Young England

Young England
LeaderBenjamin Disraeli
IdeologyAbsolute Monarchism
Paternalistic conservatism
Social Toryism
Political positionCentre-right to Right-wing

Young England was a Victorian era political group with a political message based on an idealised feudalism: an absolute monarch and a strong Established Church, with the philanthropy of noblesse oblige as the basis for its paternalistic form of social organisation.[1] For the most part, its unofficial membership was confined to a splinter group of Tory aristocrats who had attended Eton and Cambridge together, among them George Smythe, Lord John Manners, Henry Thomas Hope and Alexander Baillie-Cochrane. The group's leader and figurehead was Benjamin Disraeli, who bore the distinction of having neither an aristocratic background nor a public school or university education. Young England promulgated a conservative and romantic species of social Toryism.

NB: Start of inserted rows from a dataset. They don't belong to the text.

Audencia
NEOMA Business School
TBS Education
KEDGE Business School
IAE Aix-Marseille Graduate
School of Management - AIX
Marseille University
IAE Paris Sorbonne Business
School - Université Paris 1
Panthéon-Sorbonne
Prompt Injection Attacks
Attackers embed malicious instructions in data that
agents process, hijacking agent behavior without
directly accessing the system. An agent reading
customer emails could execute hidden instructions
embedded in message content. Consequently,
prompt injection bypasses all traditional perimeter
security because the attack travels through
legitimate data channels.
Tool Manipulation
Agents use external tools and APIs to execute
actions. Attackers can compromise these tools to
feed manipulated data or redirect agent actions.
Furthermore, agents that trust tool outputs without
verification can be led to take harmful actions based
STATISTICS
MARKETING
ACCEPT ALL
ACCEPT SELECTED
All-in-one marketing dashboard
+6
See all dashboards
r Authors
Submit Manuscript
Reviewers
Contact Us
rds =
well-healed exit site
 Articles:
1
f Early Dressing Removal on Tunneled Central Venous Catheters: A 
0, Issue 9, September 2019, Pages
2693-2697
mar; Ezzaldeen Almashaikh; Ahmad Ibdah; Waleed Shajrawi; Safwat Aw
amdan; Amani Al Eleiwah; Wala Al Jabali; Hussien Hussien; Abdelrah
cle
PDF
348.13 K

Richard Monckton Milnes is credited with coining the name Young England, a name which suggested a relationship between Young England and the mid-century groups Young Ireland, Young Italy, Young Germany, and Young Europe. However, these political organisations, while nationalistic like Young England, commanded considerable popular support and (following lead Young Italy organiser Giuseppe Mazzini) were socially liberal and politically egalitarian and broadly republican.[2]

  1. ^ J.T. Ward, J.T. "Young England." History Today (1966) 16.2: 120-28.
  2. ^ Charles H. Kegel, "Lord John Manners and the Young England Movement: Romanticism in Politics." Western Political Quarterly 14.3 (1961): 691-697.